The group reported a more than doubling in revenue to $25.2 million over the six months to December compared to $10.5 million.

Mr Niardone said 70 per cent of this growth was due to its acquisition of Top Level Real Estate on the East Coast, which was completed in January 2019 and 30 per cent due to organic growth from a rising level of market activity.

For the half-year, The Agency Group reported pre-tax earnings (EBITDA) of $533,000 compared with a loss of $1.55 million in the prior corresponding period.

It’s loss after tax came in 14.5 per cent lower at $1.67 million.

Listings rose 87 per cent to almost 2000 with sales up 41 per cent to almost 1500. Over the six months to December, The Agency sold $1.5 billion of property, up 23 per cent on the prior period.
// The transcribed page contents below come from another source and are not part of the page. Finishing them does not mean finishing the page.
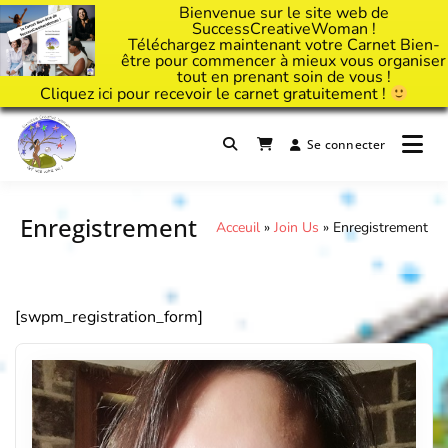
Bienvenue sur le site web de
SuccessCreativeWoman !
Téléchargez maintenant votre Carnet Bien-
être pour commencer à mieux vous organiser
tout en prenant soin de vous !
Cliquez
ici
pour recevoir le carnet gratuitement !
Passer
au
Se connecter
Il est temps d'ART'ivez votre vie !
contenu
Success Creative Woman
Enregistrement
Acceuil
»
Join Us
»
Enregistrement
[swpm_registration_form]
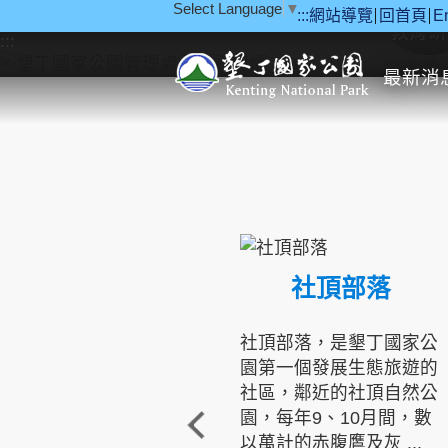
Select Language
▼
:::
網站導覽
回首頁
E
跳到主要內容區塊
教育研
:::
最新消
社頂部落
社頂部落，是墾丁國家公
園第一個發展生態旅遊的
社區，鄰近的社頂自然公
園，每年9、10月間，數
以萬計的赤腹鷹及灰 ...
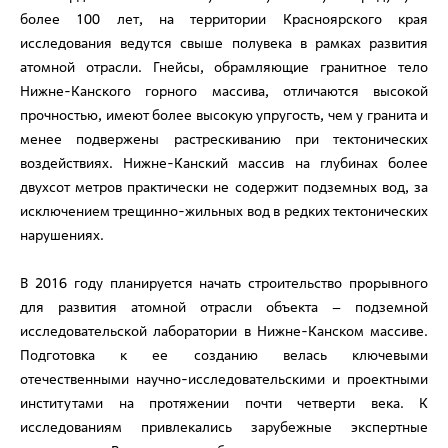
более 100 лет, на территории Красноярского края
исследования ведутся свыше полувека в рамках развития
атомной отрасли. Гнейсы, обрамляющие гранитное тело
Нижне-Канского горного массива, отличаются высокой
прочностью, имеют более высокую упругость, чем у гранита и
менее подвержены растрескиванию при тектонических
воздействиях. Нижне-Канский массив на глубинах более
двухсот метров практически не содержит подземных вод, за
исключением трещинно-жильных вод в редких тектонических
нарушениях.
В 2016 году планируется начать строительство прорывного
для развития атомной отрасли объекта – подземной
исследовательской лаборатории в Нижне-Канском массиве.
Подготовка к ее созданию велась ключевыми
отечественными научно-исследовательскими и проектными
институтами на протяжении почти четверти века. К
исследованиям привлекались зарубежные экспертные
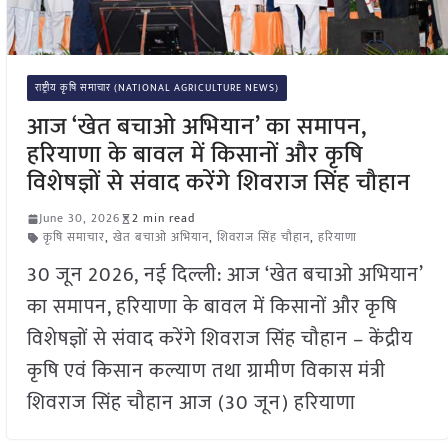
राष्ट्रीय कृषि समाचार (NATIONAL AGRICULTURE NEWS)
आज ‘खेत बचाओ अभियान’ का समापन,
हरियाणा के बावल में किसानों और कृषि
विशेषज्ञों से संवाद करेंगे शिवराज सिंह चौहान
June 30, 2026
2 min read
कृषि समाचार
,
खेत बचाओ अभियान
,
शिवराज सिंह चौहान
,
हरियाणा
30 जून 2026, नई दिल्ली: आज ‘खेत बचाओ अभियान’
का समापन, हरियाणा के बावल में किसानों और कृषि
विशेषज्ञों से संवाद करेंगे शिवराज सिंह चौहान – केंद्रीय
कृषि एवं किसान कल्याण तथा ग्रामीण विकास मंत्री
शिवराज सिंह चौहान आज (30 जून) हरियाणा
Despite this growth, audit firm Bentleys, again expressed concerns about the ability of the group to continue as a going concern.

Not only did The Agency experience a half-year loss, but it also had a net cash outflow of $1.46 million from operating activities over the six month period and had working capital deficit of $18 million as of December 30 with current assets of $9.5 million and current liabilities of $27.5 million.

Its current liabilities include a $12 million Macquarie Bank finance facility inherited from the takeover of Top Level Real Estate. This is due and payable at the end of March.

“The ability of the group to continue as a going concern is dependent on it refinancing Macquarie Bank finance facility, generating profits and positive cash flows and in the event these are not achieved, raising capital from equity markets,” notes to the accounts say.

Mr Niardone said the group would make an announcement about refinancing of that debt in the coming weeks.